IOM is at the forefront of efforts to collect data about displaced people, and has partnered with the Centre for Humanitarian Data to ensure this data is accessible to those who need it.

Since October 2017, I have been working with the Centre for Humanitarian Data in The Hague to improve collaboration between OCHA and the International Organization for Migration (IOM) on displacement data. Through this staff secondment, IOM hopes to make it easier for its field staff to share data through HDX and to increase the interoperability of this data by using the Humanitarian Exchange Language (HXL).

IOM’s Displacement Tracking Matrix (DTM) is a system used to: 1) track and monitor displacement and population mobility; 2) provide critical information to decision-makers and responders during crises; and 3) contribute to better understandings of population flows. DTM is used across various stages of a humanitarian response – most commonly during the emergency phase — to inform assistance to displaced people.

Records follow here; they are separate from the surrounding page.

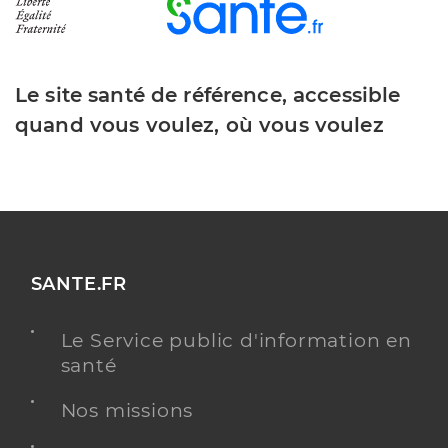
Le site santé de référence, accessible
quand vous voulez, où vous voulez
SANTE.FR
Le Service public d'information en
santé
Nos missions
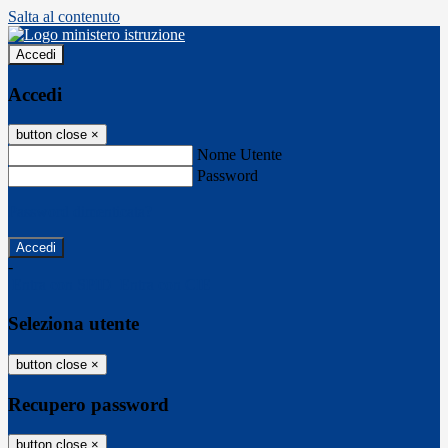
Salta al contenuto
Accedi
Accedi
button close
×
Nome Utente
Password
Password dimenticata?
-
Entra con SPID
Entra con CIE
Seleziona utente
button close
×
Recupero password
button close
×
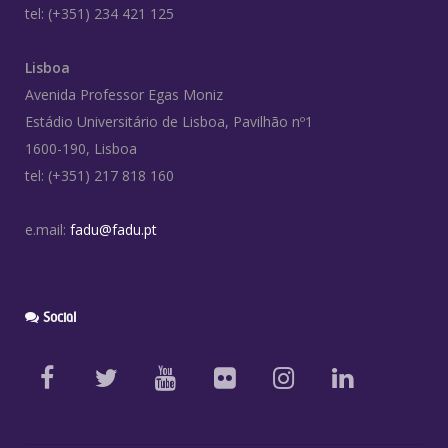
tel: (+351) 234 421 125
Lisboa
Avenida Professor Egas Moniz
Estádio Universitário de Lisboa, Pavilhão nº1
1600-190, Lisboa
tel: (+351) 217 818 160
e.mail:
fadu@fadu.pt
Social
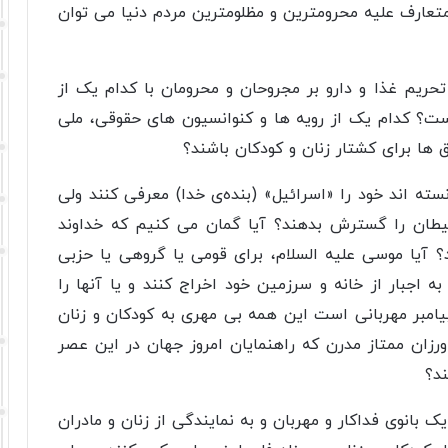
امتعارف علیه محرومترین و مظلومترین مردم دنیا می توان
ریم غذا و دارو بر مجروحان و محرومان با کدام یک از
ست؟ کدام یک از رویه ها و کنوانسیون های حقوقی، ملی
ق ها برای کشتار زنان و کودکان باشند؟
ه اند خود را «اسرائیل» (بنده‌ی خدا) معرفی کنند ولی
ان را گسترش بدهند؟ آیا گمان می کنیم که خداوند
 آیا موسی علیه السلام، برای قومی یا گروهی یا حزبی
ه اجبار از خانه و سرزمین خود اخراج کنند و یا آنها را
پیامبر مهربانی است این همه بی مهری به کودکان و زنان
 ورزان ممتاز مدرن که راهنمایان امروز جهان در این عصر
ند؟
یک بانوی فداکار و مهربان و به نمایندگی از زنان و مادران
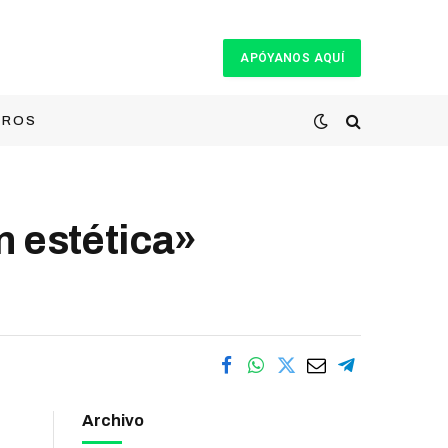
APÓYANOS AQUÍ
TROS
n estética»
Archivo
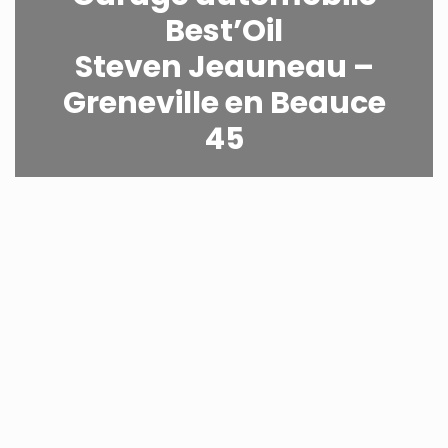
Best’Oil
Steven Jeauneau –
Greneville en Beauce
45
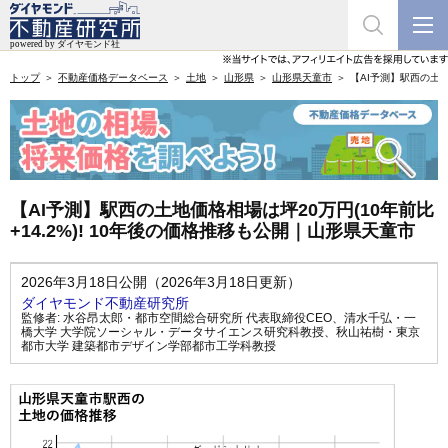
トップ
不動産価格データベース
土地
山形県
山形県天童市
【AI予測】駅西の土地
【AI予測】駅西の土地価格相場は坪20万円(10年前比
+14.2%)! 10年後の価格推移も公開｜山形県天童市
2026年3月18日公開（2026年3月18日更新）
ダイヤモンド不動産研究所
監修者:
水谷昂太郎・都市空間総合研究所 代表取締役CEO
、
清水千弘・一
橋大学 大学院ソーシャル・データサイエンス研究科教授
、
秋山祐樹・東京
都市大学 建築都市デザイン学部都市工学科教授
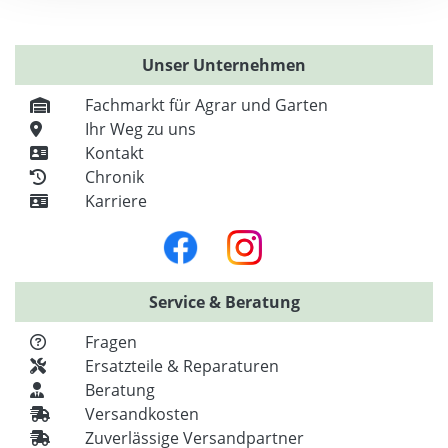
Unser Unternehmen
Fachmarkt für Agrar und Garten
Ihr Weg zu uns
Kontakt
Chronik
Karriere
Service & Beratung
Fragen
Ersatzteile & Reparaturen
Beratung
Versandkosten
Zuverlässige Versandpartner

DTM includes four standard components each comprising various tools and methods that can be applied, adapted and combined as relevant for a particular context. The components are mobility tracking, flow monitoring, registration, and surveys.

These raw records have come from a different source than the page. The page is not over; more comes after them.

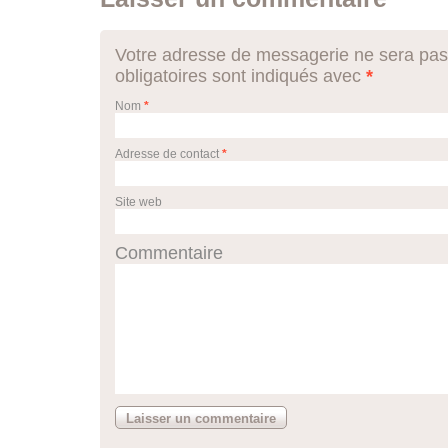
Votre adresse de messagerie ne sera pas
obligatoires sont indiqués avec
*
Nom
*
Adresse de contact
*
Site web
Commentaire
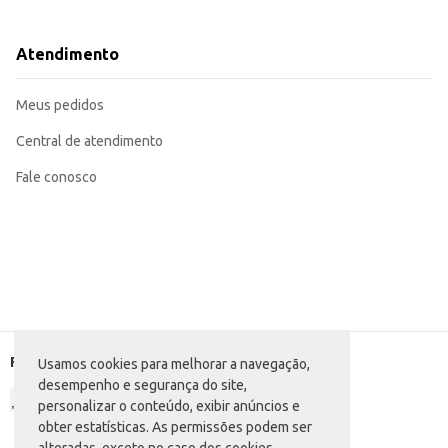
Uma opção prática para revenda em lojas de conveniência, mercados e outro
Perfeita para compor o cardápio de bares e restaurantes que oferecem bebida
A praticidade da lata de 250ml, aliada à popularidade do sabor açaí, torna o Energético Baly
Atendimento
pelo tamanho da embalagem e pela demanda por bebidas energéticas.
Marca: Baly
Departamento: Bebidas
Meus pedidos
Categoria: Energético
Conteúdo: 250ml
EAN: 7898080664419
Central de atendimento
Fale conosco
Formas de pagamento
Usamos cookies para melhorar a navegação,
desempenho e segurança do site,
personalizar o conteúdo, exibir anúncios e
obter estatísticas. As permissões podem ser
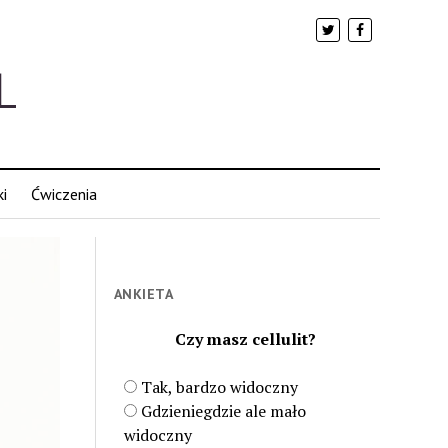
i
Ćwiczenia
ANKIETA
Czy masz cellulit?
Tak, bardzo widoczny
Gdzieniegdzie ale mało
widoczny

IOM has over 4,000 people collecting DTM data in more than 50 countries. Over the course of 2017, 31.5 million individuals (IDPs, returnees and migrants) were tracked by DTM.

IOM Data on HDX

Sharing DTM data with a broader audience increases the reach and impact of this data. IOM field staff are uploading and updating DTM data on HDX as part of our new standard operating procedure.

Currently, 68 DTM datasets are available through the IOM page on HDX. By the end of 2018, our goal is to have all public DTM datasets on HDX, with 60 percent HXL-tagged, either manually or through APIs.

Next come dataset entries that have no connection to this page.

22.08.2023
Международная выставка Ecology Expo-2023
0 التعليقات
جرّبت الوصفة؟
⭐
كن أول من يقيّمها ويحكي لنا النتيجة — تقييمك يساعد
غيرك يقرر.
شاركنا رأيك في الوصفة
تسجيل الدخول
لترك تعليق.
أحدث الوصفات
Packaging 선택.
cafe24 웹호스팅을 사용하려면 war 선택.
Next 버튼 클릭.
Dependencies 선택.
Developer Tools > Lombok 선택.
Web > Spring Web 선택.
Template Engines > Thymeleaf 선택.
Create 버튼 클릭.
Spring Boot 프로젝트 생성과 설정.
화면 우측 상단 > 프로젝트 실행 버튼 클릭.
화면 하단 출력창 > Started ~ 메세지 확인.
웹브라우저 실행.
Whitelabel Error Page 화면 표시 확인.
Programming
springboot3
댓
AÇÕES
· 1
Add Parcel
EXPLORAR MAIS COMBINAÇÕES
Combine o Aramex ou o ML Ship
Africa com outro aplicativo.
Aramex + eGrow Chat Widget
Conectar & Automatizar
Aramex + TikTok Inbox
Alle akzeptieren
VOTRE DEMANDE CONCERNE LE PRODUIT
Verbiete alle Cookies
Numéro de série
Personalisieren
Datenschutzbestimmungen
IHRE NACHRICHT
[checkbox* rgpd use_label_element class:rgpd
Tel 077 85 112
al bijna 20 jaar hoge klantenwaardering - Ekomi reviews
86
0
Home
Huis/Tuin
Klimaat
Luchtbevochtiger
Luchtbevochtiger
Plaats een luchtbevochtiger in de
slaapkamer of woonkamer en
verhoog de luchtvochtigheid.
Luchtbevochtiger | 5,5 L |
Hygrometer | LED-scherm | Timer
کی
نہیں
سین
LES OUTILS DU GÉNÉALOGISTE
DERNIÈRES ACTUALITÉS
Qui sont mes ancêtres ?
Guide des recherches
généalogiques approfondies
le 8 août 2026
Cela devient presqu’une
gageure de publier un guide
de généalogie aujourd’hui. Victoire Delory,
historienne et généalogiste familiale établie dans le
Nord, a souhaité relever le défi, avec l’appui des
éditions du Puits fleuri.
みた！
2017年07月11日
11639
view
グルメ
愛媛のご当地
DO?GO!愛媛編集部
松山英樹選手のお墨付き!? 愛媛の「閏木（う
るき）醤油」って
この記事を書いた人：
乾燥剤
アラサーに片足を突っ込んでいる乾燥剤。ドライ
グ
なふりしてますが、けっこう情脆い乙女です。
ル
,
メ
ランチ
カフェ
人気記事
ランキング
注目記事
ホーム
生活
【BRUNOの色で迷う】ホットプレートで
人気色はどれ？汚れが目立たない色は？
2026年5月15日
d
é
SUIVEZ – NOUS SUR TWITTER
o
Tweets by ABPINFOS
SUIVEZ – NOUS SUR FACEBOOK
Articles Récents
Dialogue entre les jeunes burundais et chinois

Interactive map on the IOM HDX page showing all locations where IOM is tracking migration flows (red), internal displacement (yellow) or both (blue). The dataset that feeds the map can be found here.

Most of the DTM datasets are tracking population mobility. This includes different types of assessment data such as: baseline assessments, site assessments, location assessments, IDP data and returnee data. The majority of these datasets are disaggregated by age and gender.

Here are a few examples:

Sensitive data such as flow monitoring of Venezuelan migration is shared through HDX Connect. IOM makes only the metadata available and provides access to the underlying data upon request. Sensitive data can only be shared with operational actors.

Adding HXL Tags

IOM teams are also adding HXL hashtags to DTM data to improve data processing. Adding the tags means we can take advantage of HDX Tools, including Quick Charts for visuals and Data Check for cleaning. Some of the common tags we are using include administrative division, geographical information, population, sectors, needs, and incidents/event.


DRC site assessment data with Quick Charts


This effort is part of a wider collaboration with Flowminder and the Internal Displacement Monitoring Centre (IDMC) to contribute to a better understanding of human mobility in crisis and enhance links with citizen-driven assistance. The work is supported by ECHO and the Netherlands Ministry of Foreign Affairs.

The Centre recently hosted an IDMC Displacement Data Roundtable on 6-7 June in The Hague. The objective was to develop a roadmap for future collaboration around the collection and analysis of data on internal displacement.

Next Steps

IOM is committed to working with the Centre over the long term to simplify data sharing, extend the impact of DTM data and standardize data across IOM operations. We are working to develop a Representational State Transfer (REST) API for IOM’s central data warehouse which give partners easy access to up-to-date DTM data in a reusable format.